When equations (1) and (2) are solved for six different levels of Y*, from $500 to $3,000, with increments of 500, both the static and the dynamic models’ error variances indicated that the optimal model is for a Y* value around $2,000. It should also be noted that the error variance across these models is quite small, particularly for values of Y* of $1,500 and above. Due to space limitations only the estimation results of Y* = 2000 is reported in this table.
However, one should note the caveats of using averaged data rather than annual data. First, the start date and duration of business cycles across countries may not overlap with the start dates of the 9-year averages. Second, 9-year averaging excludes many countries that have few time series data and eliminates variations in the dataset which would decrease the efficiency of the econometric estimates.

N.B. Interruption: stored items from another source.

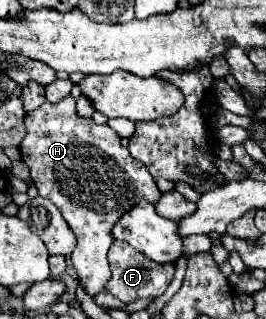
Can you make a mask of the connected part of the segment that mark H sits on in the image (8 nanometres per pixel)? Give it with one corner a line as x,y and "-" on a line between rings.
70,95
66,99
62,99
60,103
40,105
40,109
26,115
24,123
26,123
26,137
20,145
22,161
30,167
30,177
34,181
34,185
38,187
40,197
50,199
60,209
62,217
74,231
78,245
72,251
70,259
78,273
80,285
86,289
88,295
94,297
96,293
106,291
106,285
112,275
108,261
106,261
106,253
108,253
110,245
114,243
112,227
124,213
132,211
134,205
138,205
140,201
156,203
162,197
162,193
160,193
158,185
154,183
154,179
150,177
148,169
144,169
144,165
136,163
130,157
128,149
122,147
116,131
112,131
108,125
96,125
92,119
78,117
76,101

In the estimations, fiscal balance is lagged in order to breakdown the impact of growth on the cyclical component of the fiscal balance. Nevertheless, there may be some persistence over time. However, on should note that the coefficient on fiscal balance can be asymmetric, i.e. fiscal austerity improves growth but fiscal deficits may not be as detrimental, especially if they are financed by aid.
As shown in Appendix, Correlation across Variables of Interest, institutional indicators are highly and significantly correlated with income at the annual data frequency. In order to reduce the multicollinearity issues, 9-year averages are used for these estimations.
Reduced form of model (5) is obtained through the specification that minimizes the error variance of the regression.